▶ Directive
After removing every image, reproduce the data exactly as it appears.
- - - - -
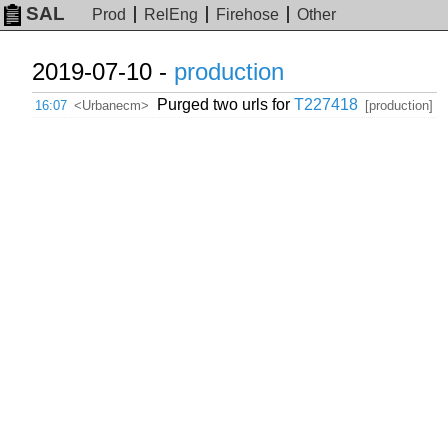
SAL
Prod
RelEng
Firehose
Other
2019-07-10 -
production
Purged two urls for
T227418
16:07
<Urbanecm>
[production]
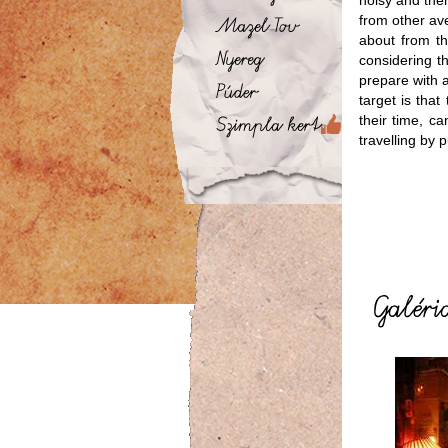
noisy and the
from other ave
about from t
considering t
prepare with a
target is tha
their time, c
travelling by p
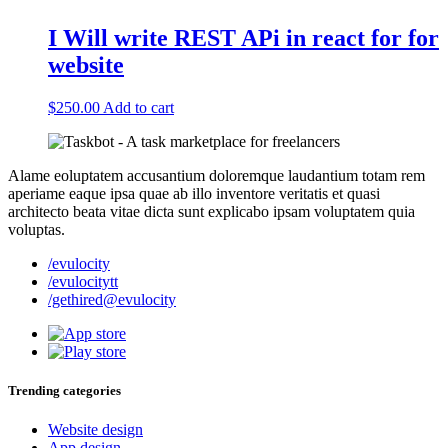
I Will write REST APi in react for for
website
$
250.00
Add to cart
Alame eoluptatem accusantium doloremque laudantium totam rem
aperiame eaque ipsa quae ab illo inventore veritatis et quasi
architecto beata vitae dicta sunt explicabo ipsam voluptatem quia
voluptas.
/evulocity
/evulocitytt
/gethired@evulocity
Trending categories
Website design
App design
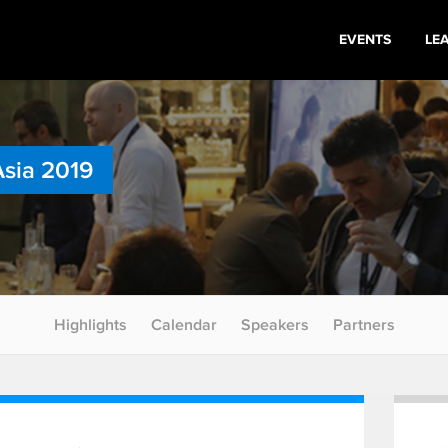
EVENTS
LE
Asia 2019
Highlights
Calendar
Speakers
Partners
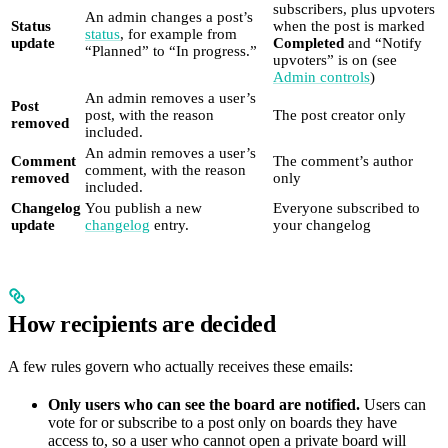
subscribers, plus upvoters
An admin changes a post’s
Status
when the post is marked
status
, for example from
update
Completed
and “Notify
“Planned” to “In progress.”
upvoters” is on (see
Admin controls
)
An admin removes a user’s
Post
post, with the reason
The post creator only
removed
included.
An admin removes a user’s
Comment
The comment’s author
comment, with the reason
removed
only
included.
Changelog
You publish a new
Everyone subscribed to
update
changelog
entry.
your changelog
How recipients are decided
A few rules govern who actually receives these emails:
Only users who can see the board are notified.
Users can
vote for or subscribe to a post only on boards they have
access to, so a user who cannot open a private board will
- - - - -
▶ Solution
SAL
Prod
RelEng
Firehose
Other
2019-07-10 -
production
Purged two urls for
T227418
16:07
<Urbanecm>
[production]
noisy and the
from other ave
about from t
considering t
prepare with a
target is tha
their time, c
travelling by p
I Will write REST APi in react for for
website
$
250.00
Add to cart
Alame eoluptatem accusantium doloremque laudantium totam rem
aperiame eaque ipsa quae ab illo inventore veritatis et quasi
architecto beata vitae dicta sunt explicabo ipsam voluptatem quia
voluptas.
/evulocity
/evulocitytt
/gethired@evulocity
Trending categories
Website design
App design
EVENTS
LE
Asia 2019
Highlights
Calendar
Speakers
Partners
subscribers, plus upvoters
An admin changes a post’s
Status
when the post is marked
status
, for example from
update
Completed
and “Notify
“Planned” to “In progress.”
upvoters” is on (see
Admin controls
)
An admin removes a user’s
Post
post, with the reason
The post creator only
removed
included.
An admin removes a user’s
Comment
The comment’s author
comment, with the reason
removed
only
included.
Changelog
You publish a new
Everyone subscribed to
update
changelog
entry.
your changelog
How recipients are decided
A few rules govern who actually receives these emails:
Only users who can see the board are notified.
Users can
vote for or subscribe to a post only on boards they have
access to, so a user who cannot open a private board will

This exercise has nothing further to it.